Bots are everywhere on the Internet and surprisingly, humans make up less than 40% of the traffic we’re seeing on our websites. Statista made the chart below based on data from Incapsula, a cloud application platform.
Bad bots vs. good ones is practically 50/50! Good bots will adhere to your robots.txt file directives and wont normally hammer on your website. Bad bots on the other hand really don’t care. If they knock your Nginx + PHP-FPM website over flooding it with requests they’ll just come back later and try again. Our second defence is where the Nginx HttpLimitReqModule ngx_http_limit_req_module module (0.7.21+) comes into play. We can slow these bad bots down.

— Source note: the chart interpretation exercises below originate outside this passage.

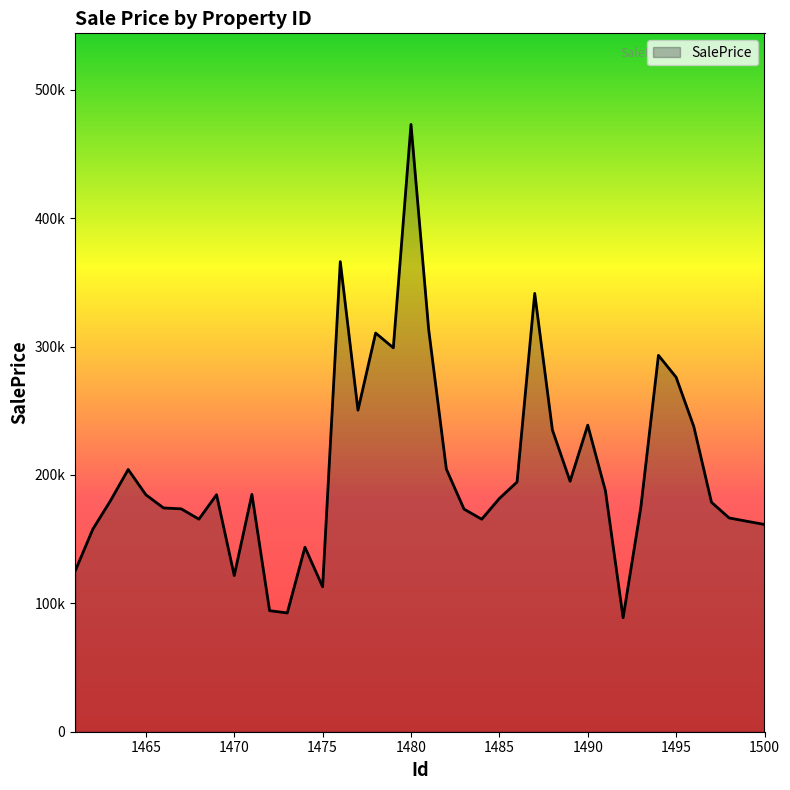

Rank the categories by value from highest to lowest.

1480, 1476, 1487, 1481, 1478, 1479, 1494, 1495, 1477, 1490, 1496, 1488, 1482, 1464, 1489, 1486, 1491, 1471, 1469, 1465, 1485, 1463, 1497, 1493, 1466, 1467, 1483, 1498, 1468, 1484, 1499, 1500, 1462, 1474, 1461, 1470, 1475, 1472, 1473, 1492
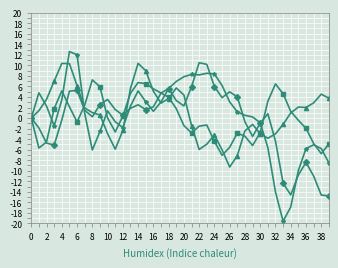

What is the greatest value displayed?

12.6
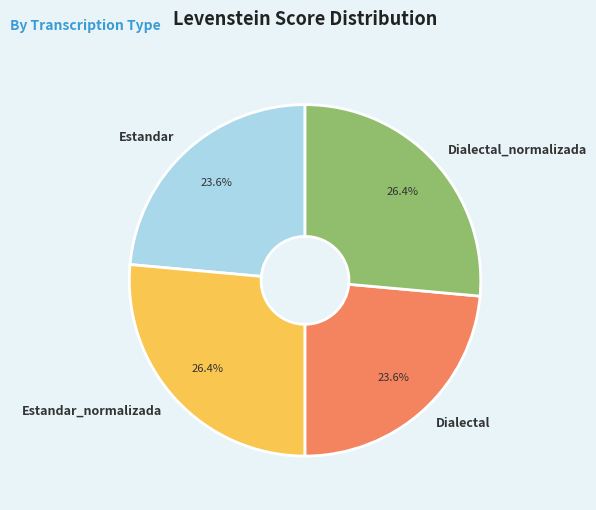

Does Dialectal_normalizada represent more than half of the total?

No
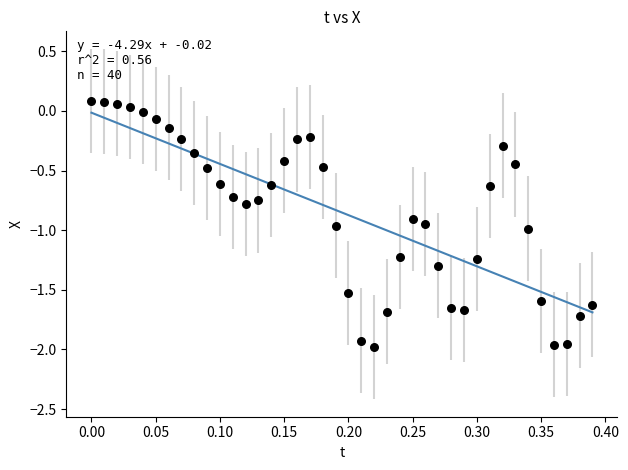

What is the range of X values (max minus min)?

0.4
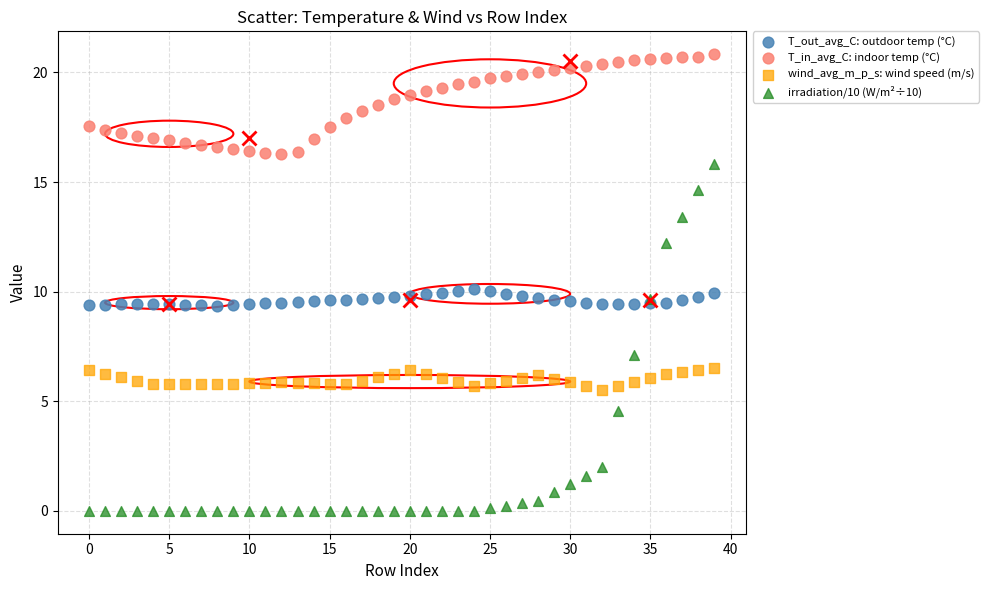

Which series has the largest Y range (max minus min)?

irradiation/10 (W/m²÷10)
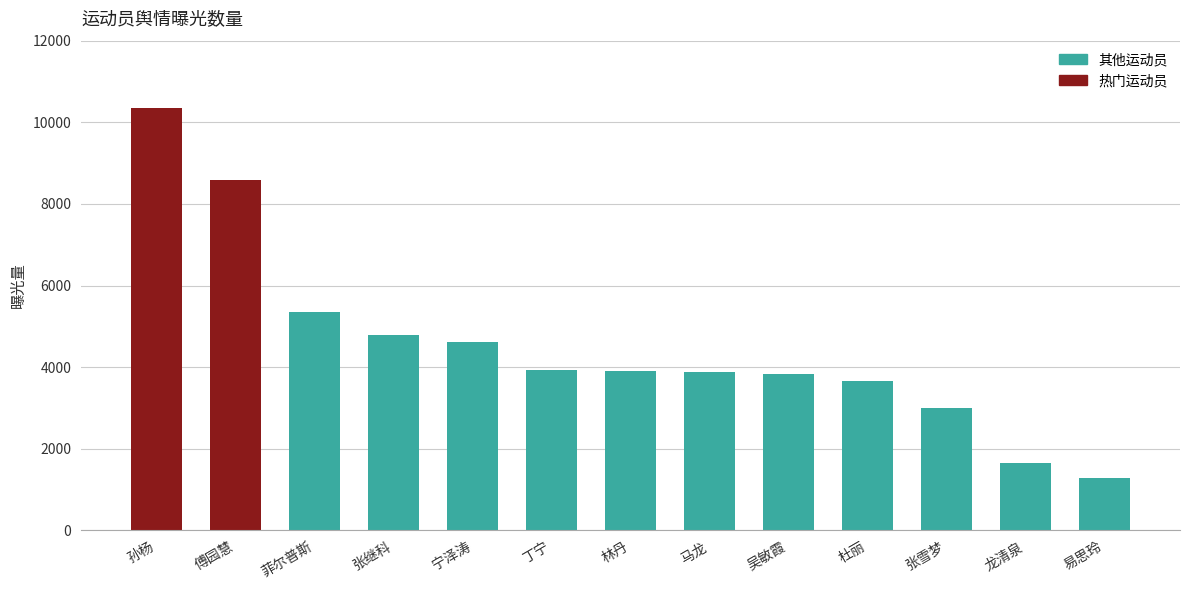

Does the chart contain stacked bars?

No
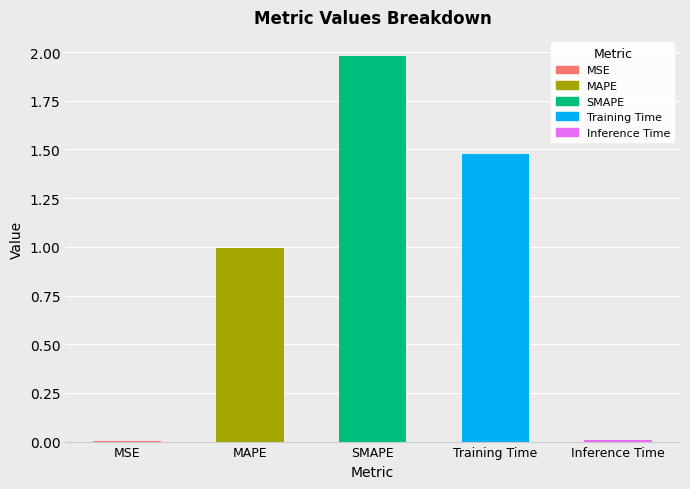

True or false: the data shows 2.3 at Training Time.

False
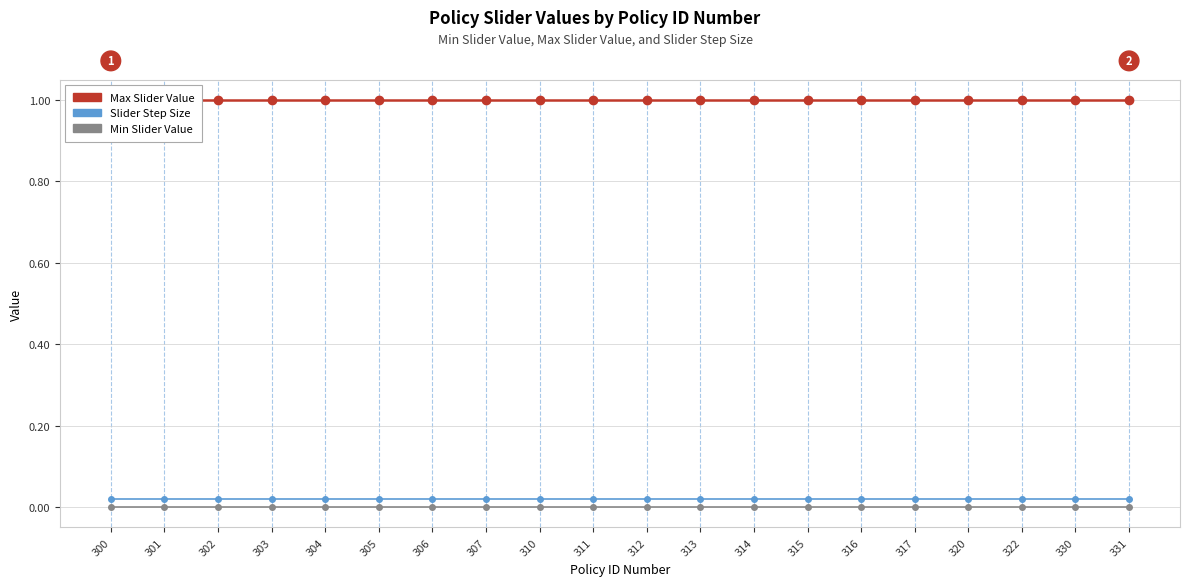

Is the value of Max Slider Value at 320 greater than the value of Min Slider Value at 330?

Yes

First we need to edit the Nginx configuration file (ie. /etc/nginx/nginx.conf) and add the following line in the “http” block:
limit_req_zone $binary_remote_addr zone=onereqpersec:10m rate=1r/s;
Then add the following line to the “location” blocks for static files and PHP requests:
limit_req zone=onereqpersec burst=5;
With these configuration settings, excessive requests will be delayed until their number exceeds the maximum burst size and then the request is terminated with an 503 error (Service Temporarily Unavailable).
If you have ever experienced your website seeming sluggish or unresponsive there is a good chance it was because of a bad bot consuming all of it’s resources. If you’re running Nginx you cool their engines by rate limiting their requests!